Does anyone know if faulty sensor can cause pinking? Its on a 1150 which was pinking but when the sensor was unplugged seemed to fix it. Is this the likely cause?
Thanks
Thanks

I'd have thought unplugging the lambda just puts the ECU into 'limp home mode' ie. runs rich hence less pinking, and doesn't necessarily tell you that the lambda itself is foobarred. In fact I'd be more inclined to think that the sensor is probably working ok if you get a positive difference with it disconnected
Is the bike modded? Y-piece etc?

Yes it has a Y piece and Pipercross Air filter. The no silencer just a cat/silencer and stubbie on the end of that.

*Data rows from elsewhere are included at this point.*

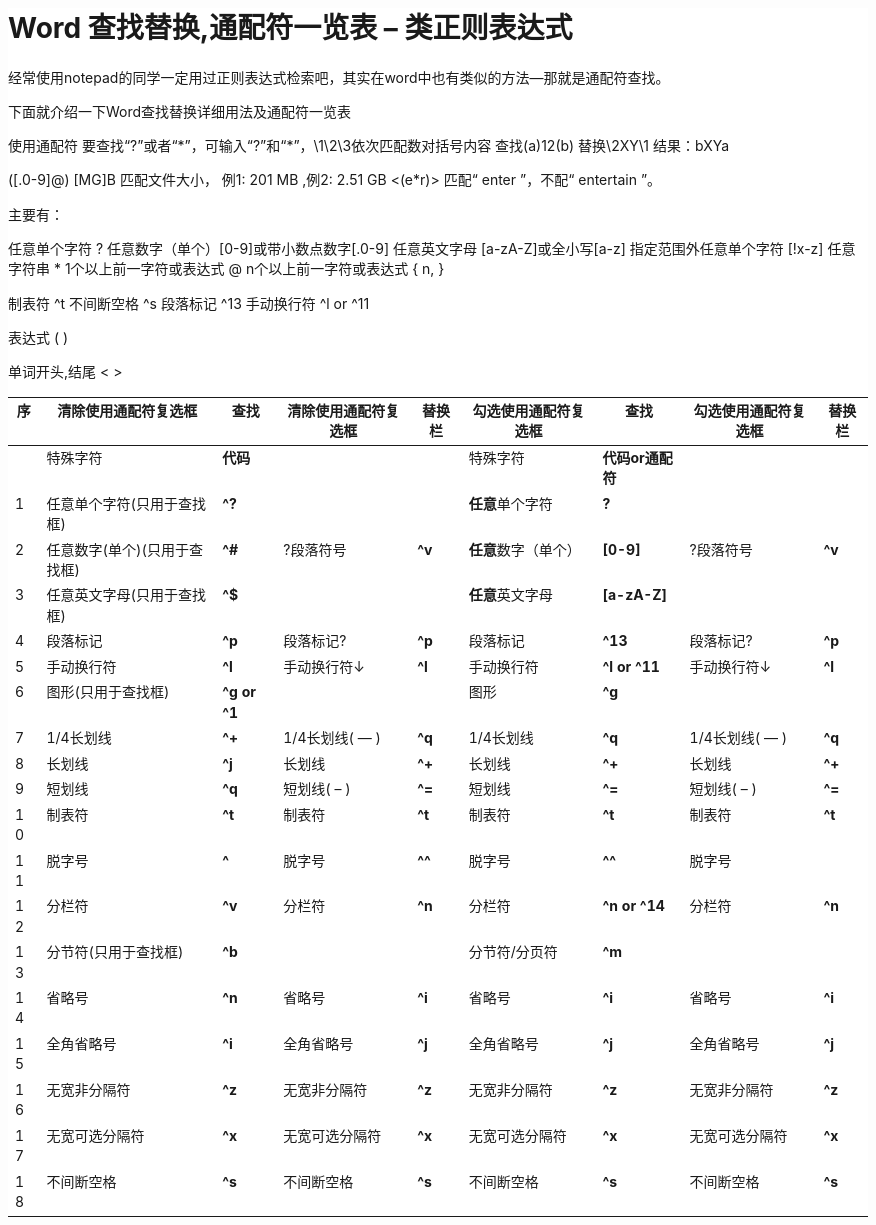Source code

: # Word 查找替换,通配符一览表 – 类正则表达式

经常使用notepad的同学一定用过正则表达式检索吧，其实在word中也有类似的方法—那就是通配符查找。

下面就介绍一下Word查找替换详细用法及通配符一览表

使用通配符
要查找“?”或者“*”，可输入“\?”和“\*”，\1\2\3依次匹配数对括号内容
查找(a)12(b) 替换\2XY\1 结果：bXYa

([.0-9]@) [MG]B 匹配文件大小， 例1: 201 MB ,例2: 2.51 GB
<(e*r)> 匹配“ enter ”，不配“ entertain ”。

主要有：

任意单个字符 ?
任意数字（单个）[0-9]或带小数点数字[.0-9]
任意英文字母 [a-zA-Z]或全小写[a-z]
指定范围外任意单个字符 [!x-z]
任意字符串 *
1个以上前一字符或表达式 @
n个以上前一字符或表达式 { n, }

制表符 ^t
不间断空格 ^s
段落标记 ^13
手动换行符 ^l or ^11

表达式 ( )

单词开头,结尾 < >

| 序   | 清除使用通配符复选框         | **查找**          | 清除使用通配符复选框 | **替换栏**    | 勾选使用通配符复选框            | **查找**               | 勾选使用通配符复选框 | **替换栏** |
| ---- | ---------------------------- | ----------------- | -------------------- | ------------- | ------------------------------- | ---------------------- | -------------------- | ---------- |
|      | 特殊字符                     | **代码**          |                      |               | 特殊字符                        | **代码or通配符**       |                      |            |
| 1    | 任意单个字符(只用于查找框)   | **^?**            |                      |               | **任意**单个字符                | **?**                  |                      |            |
| 2    | 任意数字(单个)(只用于查找框) | **^#**            | ?段落符号            | **^v**        | **任意**数字（单个）            | **[0-9]**              | ?段落符号            | **^v**     |
| 3    | 任意英文字母(只用于查找框)   | **^$**            |                      |               | **任意**英文字母                | **[a-zA-Z]**           |                      |            |
| 4    | 段落标记                     | **^p**            | 段落标记?            | **^p**        | 段落标记                        | **^13**                | 段落标记?            | **^p**     |
| 5    | 手动换行符                   | **^l**            | 手动换行符↓          | **^l**        | 手动换行符                      | **^l or ^11**          | 手动换行符↓          | **^l**     |
| 6    | 图形(只用于查找框)           | **^g or ^1**      |                      |               | 图形                            | **^g**                 |                      |            |
| 7    | 1/4长划线                    | **^+**            | 1/4长划线( — )       | **^q**        | 1/4长划线                       | **^q**                 | 1/4长划线( — )       | **^q**     |
| 8    | 长划线                       | **^j**            | 长划线               | **^+**        | 长划线                          | **^+**                 | 长划线               | **^+**     |
| 9    | 短划线                       | **^q**            | 短划线( – )          | **^=**        | 短划线                          | **^=**                 | 短划线( – )          | **^=**     |
| 10   | 制表符                       | **^t**            | 制表符               | **^t**        | 制表符                          | **^t**                 | 制表符               | **^t**     |
| 11   | 脱字号                       | **^**             | 脱字号               | **^^**        | 脱字号                          | **^^**                 | 脱字号               |            |
| 12   | 分栏符                       | **^v**            | 分栏符               | **^n**        | 分栏符                          | **^n or ^14**          | 分栏符               | **^n**     |
| 13   | 分节符(只用于查找框)         | **^b**            |                      |               | 分节符/分页符                   | **^m**                 |                      |            |
| 14   | 省略号                       | **^n**            | 省略号               | **^i**        | 省略号                          | **^i**                 | 省略号               | **^i**     |
| 15   | 全角省略号                   | **^i**            | 全角省略号           | **^j**        | 全角省略号                      | **^j**                 | 全角省略号           | **^j**     |
| 16   | 无宽非分隔符                 | **^z**            | 无宽非分隔符         | **^z**        | 无宽非分隔符                    | **^z**                 | 无宽非分隔符         | **^z**     |
| 17   | 无宽可选分隔符               | **^x**            | 无宽可选分隔符       | **^x**        | 无宽可选分隔符                  | **^x**                 | 无宽可选分隔符       | **^x**     |
| 18   | 不间断空格                   | **^s**            | 不间断空格           | **^s**        | 不间断空格                      | **^s**                 | 不间断空格           | **^s**     |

Be wary of setting about the lambda sensor with a multi-meter. I did this while trying to trace a problem on my 1100gs , and checked it out for resistance with the Ohmmeter.
The bike then mysteriously started pinking as well. I then found in a forum somewhere advice stating that Lambda sensors operate at very low volts, and the voltage a normal multimeter puts out (9 volts from a piddly little battery) is enough to zap it.
The two grey wires (this bit is from memory so don't take my word for it without checking please) feed the heater part of the sensor, which is a normal little heater element and operates at 12 volts, and can be usefully checked for resistance. The other two are from the sensor itself, and shouldn't have an ordinary ohmmeter put accross them.
I cured my fault by removing the CCP and fitting a CO2 potentiometer (which makes the ECU revert to a non-catalytic converter map), but I dont think this is possible on an 1150. I am fairly certain that I buggered my Lambda sensor with a multimeter, and that it caused my bike to 'pink' badly.